August 6, 1832
6 August: In the morning, dreary sky and also very warm. At about seven o’clock, in my room, with open windows, the temperature stood at 18 1/2°R [73.6°F, 23.1°C]. While Dreidoppel stuffed specimens, hummingbirds flew around the beautiful red blossoms of the scarlet runner in the garden of the inn. I presently went out along the canal and to the mountain on the left, found a golden Baltimore oriole there with young ones (without shooting at it), and bagged a beautiful blue finch (Fringilla indigofera).

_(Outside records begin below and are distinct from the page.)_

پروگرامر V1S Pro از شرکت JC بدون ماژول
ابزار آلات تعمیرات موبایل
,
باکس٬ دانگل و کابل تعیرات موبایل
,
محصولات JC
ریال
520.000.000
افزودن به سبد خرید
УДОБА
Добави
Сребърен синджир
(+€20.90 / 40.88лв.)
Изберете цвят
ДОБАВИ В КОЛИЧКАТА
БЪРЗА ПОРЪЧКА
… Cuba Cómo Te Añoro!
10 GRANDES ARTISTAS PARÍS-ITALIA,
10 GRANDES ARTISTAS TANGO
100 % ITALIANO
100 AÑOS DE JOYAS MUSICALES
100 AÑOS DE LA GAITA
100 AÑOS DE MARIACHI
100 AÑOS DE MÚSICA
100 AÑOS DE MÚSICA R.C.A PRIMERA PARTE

The redheaded woodpecker, the American sparrow (Fringilla americana), and several flycatchers were abundant. I also saw a hummingbird, without being able to shoot at it, as well as a chipmunk and a swimming otter. I found several nice varieties of oak with their fruits, two nice Asclepias (incarnata with dark, soft red blossoms and tuberosa with fiery orange-colored flowers), and, in addition, Actaea racemosa (Cimicifuga racemosa), which grows as tall as 5 feet in the forest.
In the afternoon someone killed a large eagle, the tremendous vitality of which astonished everyone present. We obtained several turtles and went to one of the islands in the river to catch frogs. They really snapped at the red shred on the fishhook but did not hook themselves.